# Thanks!!!!!



## Bullseye Forever (Jun 29, 2012)

I wanna personally congratulate all three of our new community vets,all great and smart guys!!! and most importantly brothers to all of us as well,they will be great for the forum!!!!!!!!!

Also i wanna personally thank all the people who supported me in the vote,you are all so kind and all my brothers and sisters!!!! I luv all of yall on here,im glad to cal SI my home!! Bullseye


----------



## Zeek (Jun 29, 2012)

Bullseye is 100% a class act!!


----------



## RowdyBrad (Jun 29, 2012)

I agree. Won't be much longer and you'll have your title too brow. You're a Vet with or without it!


----------



## noobmuscle (Jun 29, 2012)

Agreed. A class A gentlemen. Congratulations vets! You earned it!


----------



## Bullseye Forever (Jun 30, 2012)

Ezekiel said:


> Bullseye is 100% a class act!!


my dear brother,thank you,coming from you that comment means a ton to me!!!



rowdybrad said:


> I agree. Won't be much longer and you'll have your title too brow. You're a Vet with or without it!
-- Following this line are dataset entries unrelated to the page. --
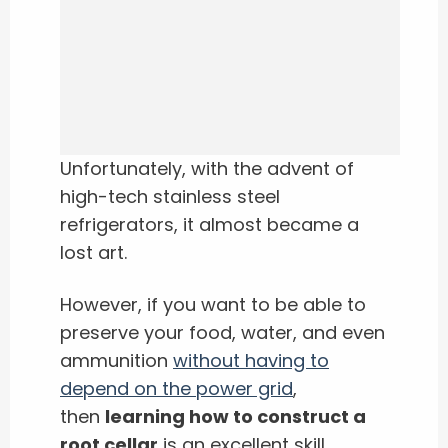
Unfortunately, with the advent of
high-tech stainless steel
refrigerators, it almost became a
lost art.
However, if you want to be able to
preserve your food, water, and even
ammunition
without having to
depend on the power grid
,
then
learning how to construct a
root cellar
is an excellent skill.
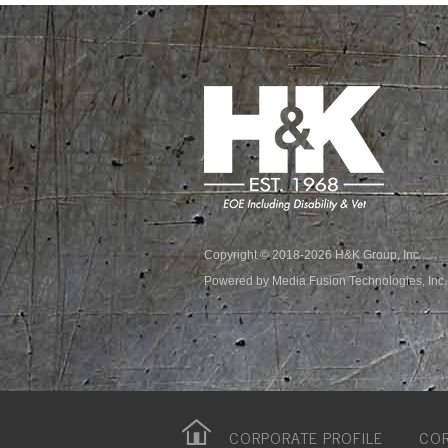
Copyright © 2018-2026 H&K Group, Inc.
Powered by Media Fusion Technologies, Inc.
CORPORATE PROFILE
COR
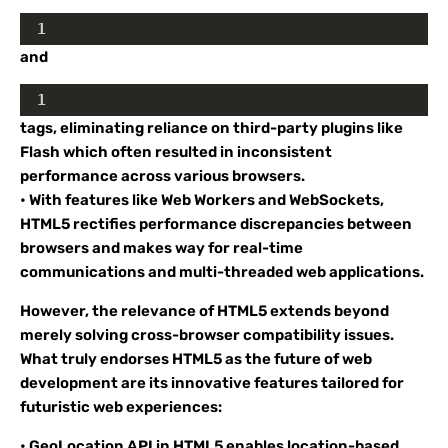
1
and
1
tags, eliminating reliance on third-party plugins like
Flash which often resulted in inconsistent
performance across various browsers.
• With features like Web Workers and WebSockets,
HTML5 rectifies performance discrepancies between
browsers and makes way for real-time
communications and multi-threaded web applications.
However, the relevance of HTML5 extends beyond
merely solving cross-browser compatibility issues.
What truly endorses HTML5 as the future of web
development are its innovative features tailored for
futuristic web experiences:
• GeoLocation API in HTML5 enables location-based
rowdy,i appreciate it man!!!you my brother,i just enjoy helping people as much as i can,and rely on all of yall to



noobmuscle said:


> Agreed. A class A gentlemen. Congratulations vets! You earned it!
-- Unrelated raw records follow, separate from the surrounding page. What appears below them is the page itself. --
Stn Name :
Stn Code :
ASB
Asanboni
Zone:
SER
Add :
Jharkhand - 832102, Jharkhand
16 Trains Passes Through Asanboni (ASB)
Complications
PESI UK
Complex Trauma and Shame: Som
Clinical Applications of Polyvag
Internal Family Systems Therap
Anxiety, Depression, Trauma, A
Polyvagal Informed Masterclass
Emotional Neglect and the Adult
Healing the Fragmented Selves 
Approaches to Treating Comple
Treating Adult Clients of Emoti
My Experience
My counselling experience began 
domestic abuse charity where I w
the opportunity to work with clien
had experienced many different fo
and noob,you to my brother thank you......


----------



## LeanHerm (Jun 30, 2012)

That's why I love this old bastard.  I voted for you.


----------



## Bullseye Forever (Jun 30, 2012)

BigHerm said:


> That's why I love this old bastard.  I voted for you.



luv you to my brother!!!!


----------



## AndroSport (Jun 30, 2012)

Congrats brother bullseye - looking forward to sharing many more delicious recipes to help us build lean muscle and bulging veins. 

Wear your badge proudly, my friend, you earned it!


----------



## Bullseye Forever (Jul 1, 2012)

AndroSport said:


> Congrats brother bullseye - looking forward to sharing many more delicious recipes to help us build lean muscle and bulging veins.
> 
> Wear your badge proudly, my friend, you earned it!


yea im working on a cookbook lol


----------



## milleniumgirl (Jul 1, 2012)

Congrats


----------



## Pikiki (Jul 1, 2012)

No word will describe you better than a real GENTLEMAN, I know you will be a Vet here the next time we will seletc one. My respect to you, Thnx and Love you bro. You very special for all of us.


----------



## Bullseye Forever (Jul 1, 2012)

Pikiki said:


> No word will describe you better than a real GENTLEMAN, I know you will be a Vet here the next time we will seletc one. My respect to you, Thnx and Love you bro. You very special for all of us.



brother coming from you,that made my day!!! i respect you my friend,so much!!!! you are the best!!!!


----------